• **Passage for review**
The first time you asked me, “How would you feel about moving to Texas?” I laughed.
I thought you were joking.
Because there was nothing on the surface that had ever called to me about Texas. And there were enough stereotypes about it being unsafe there for people who were different… well, it was disconcerting for a person who has considered herself an outsider her entire life. Who has spent most of her time alive feeling like she was standing on the outside looking in.
But you weren’t joking. You had a job offer, one that started out informal at first, tentative. But that became more promising the more we learned about it.
And I researched Dallas, the area where your new job was. It was actually a much bigger city than the one we currently lived near, in the suburbs of Cleveland.
Cleveland had seemed big to me after growing up in the Maine woods, and Dallas would seem like another big step up. Dizzying, overwhelming. But if history were any indicator — exciting.
The more research I did on the area, the more sense it made. The numbers fit perfectly. It would be the perfect step for us, as far as dollars and cents, cost of living and economic opportunity.
Within a matter of weeks, moving to Texas wasn’t a punchline anymore. It was feasible. And then we were doing it.
I packed up everything while you finished up your projects at your old job and then onboarded at a distance with the new job. You did as much DIY as you could before you moved down to Texas, and then I went back to Ohio and did the rest. I sent all of our things with the movers to Texas. Even though I didn’t have any idea what I was doing, I painted half the walls in that house. Spruced up as much as I could. Installed a wallbase. Landscaped. Worked with the realtor. Sold the house.
It had been where we’d lived together for almost a decade. Emptied of our things, fancied up for buyers, it didn’t feel like home anymore. It was just a building.

• **Work to complete**
1/ According to the essay about moving to Texas, for how long had the couple lived together in the house in Ohio?
2/ Please resume the essay about moving to Texas, starting right after its final sentence.
The data plays no part in this.

Stored data entries:
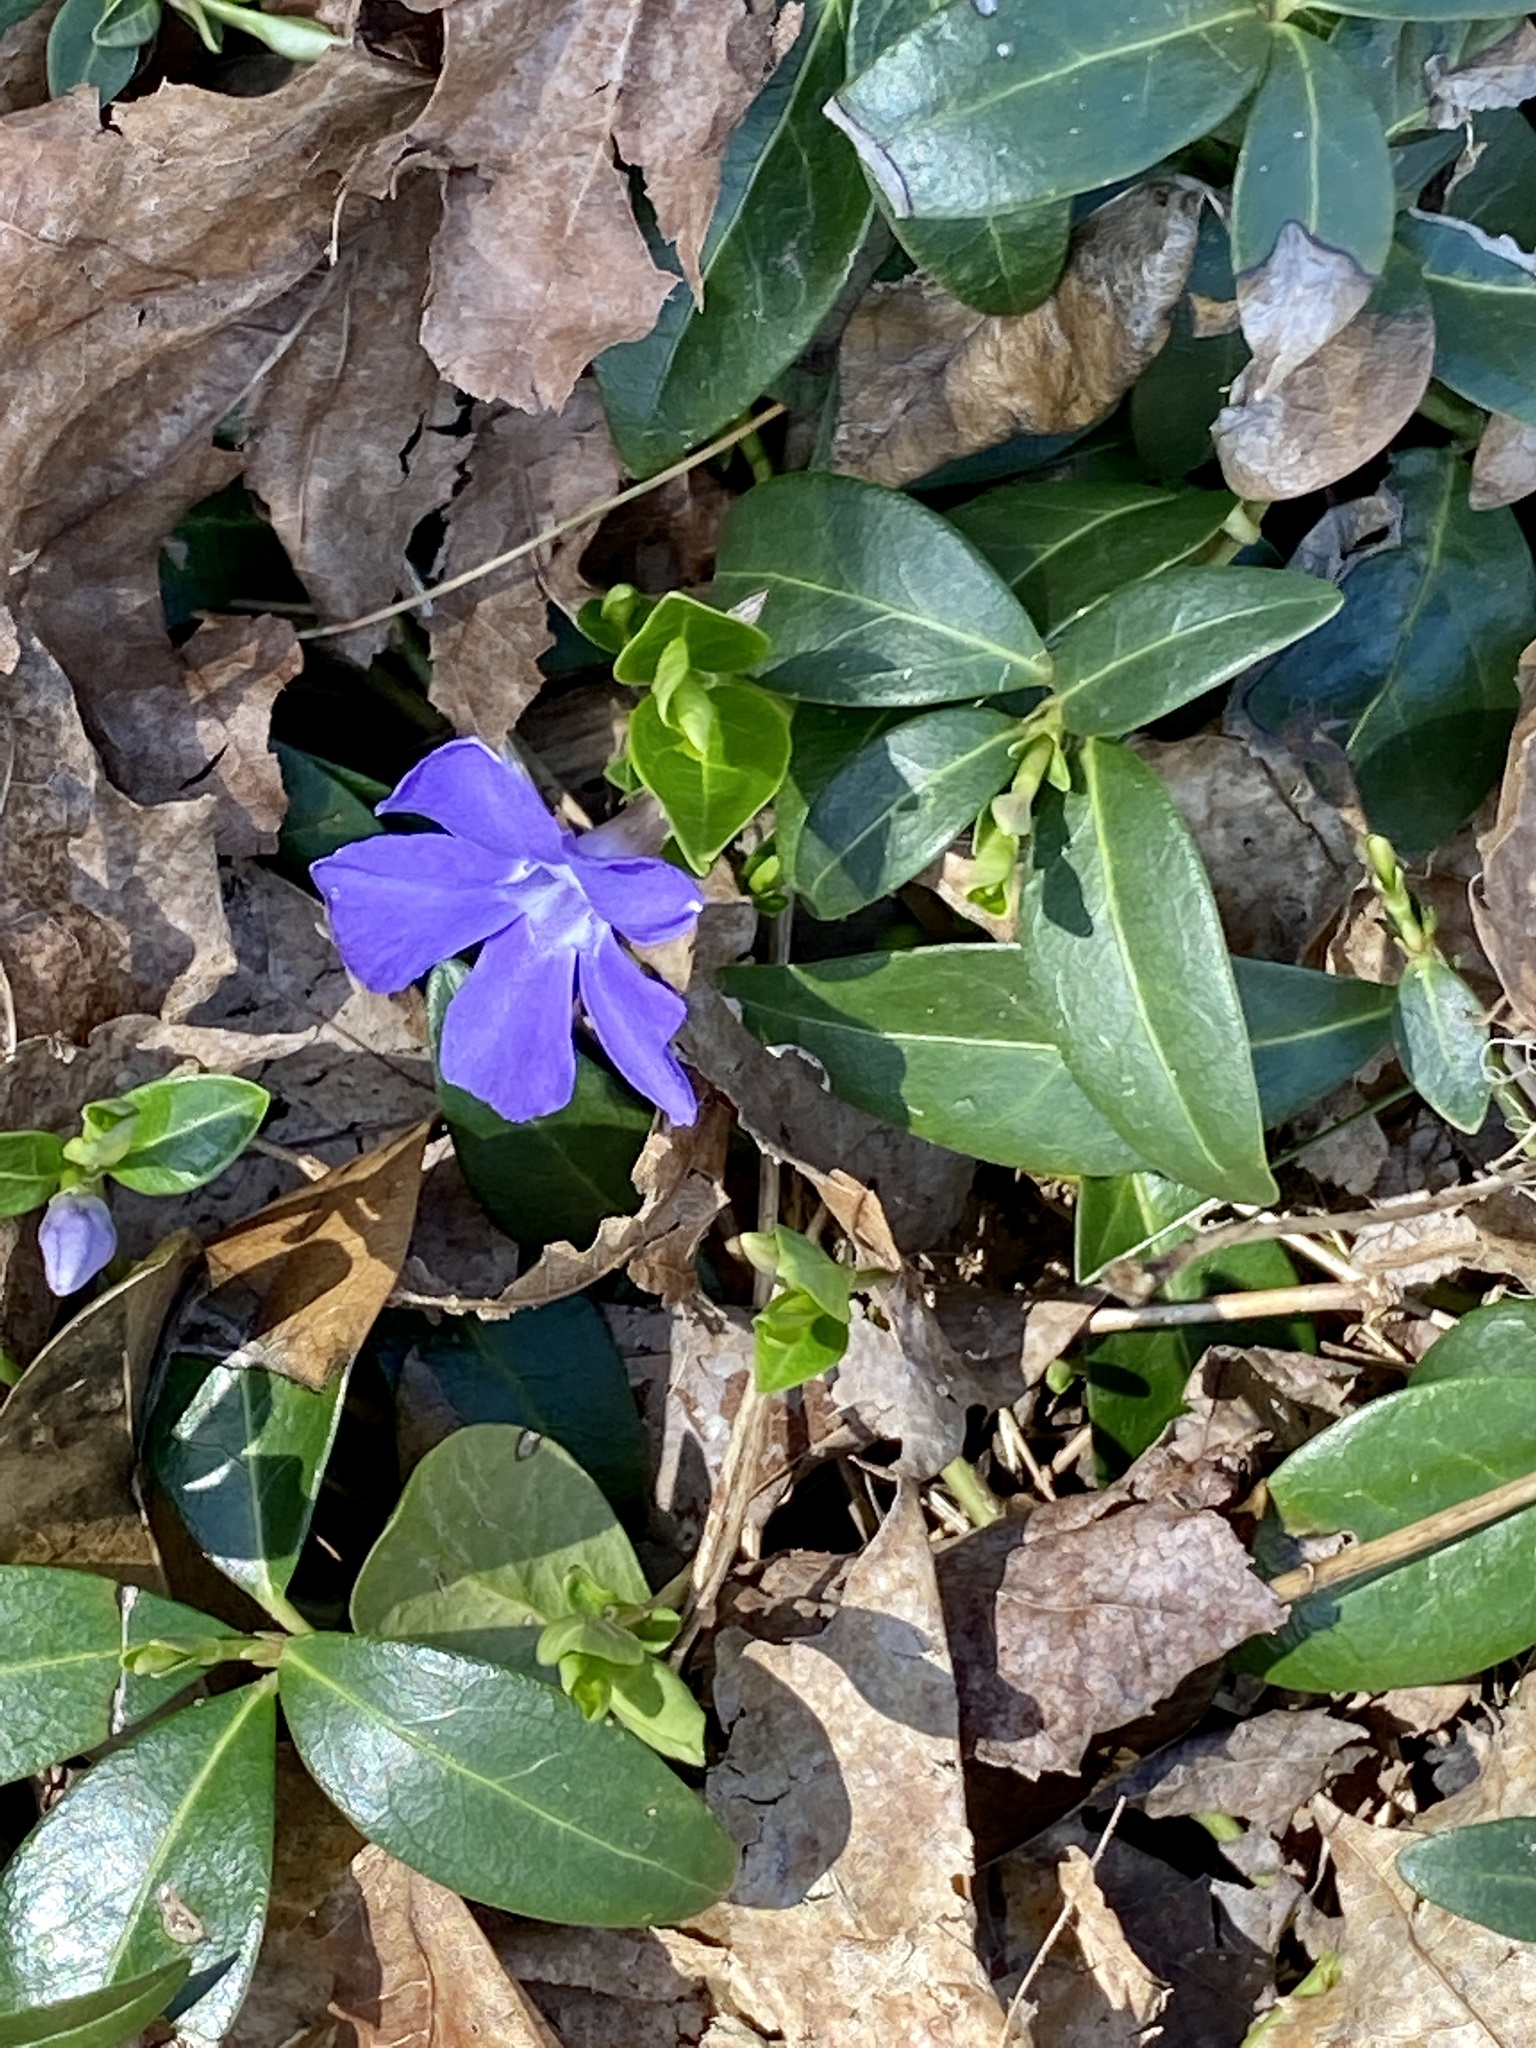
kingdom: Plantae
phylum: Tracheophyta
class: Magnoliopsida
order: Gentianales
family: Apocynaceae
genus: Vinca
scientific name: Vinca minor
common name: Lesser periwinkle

• **Answers by task**
1/ Almost a decade.

2/
Six weeks later, I followed you down to Texas.
I didn’t do much in the very beginning. I was exhausted from all the work I’d just done. And I felt like I was on an alien planet. Dallas is nearly sunny all of the time — except for the occasional violent storm — and that sunlight is a different color than the sun up north.
But slowly, I began to find my bearings. After we returned from Christmas in Maine (the last time I’d ever spend with my father, before he passed away in the spring), I began to take pottery classes and meet my first local friends. And you began to make some yourself, from other classes you were taking.
Two months later, covid-19 disrupted all of that, driving us inside.
Four months into the pandemic, and it’s still not exactly safe. Particularly not in Texas. We live in a hot zone. But we’ve been talking to our local friends and slowly developing those friendships at a distance, even if everything’s moving at time lapse speed.
And remarkably… I’ve never felt closer to you. I feel like the experience of fixing up the house, selling it, and moving drew us closer together. Having to work as a team, spending time apart, all of it strengthened what we had.
And the way you supported me through my father’s illness and the grief I felt with his passing… well, I’ll never forget it.
And I’ve found that even though the pandemic has driven us inside, spending more time together than ever before, that we’re getting along great.
But recent events have made us even closer. Something I didn’t even know was possible.
Anyway, I didn’t expect to fall more in love with you when I moved to Texas. But here I am.
But they do say that everything’s bigger here, don’t they?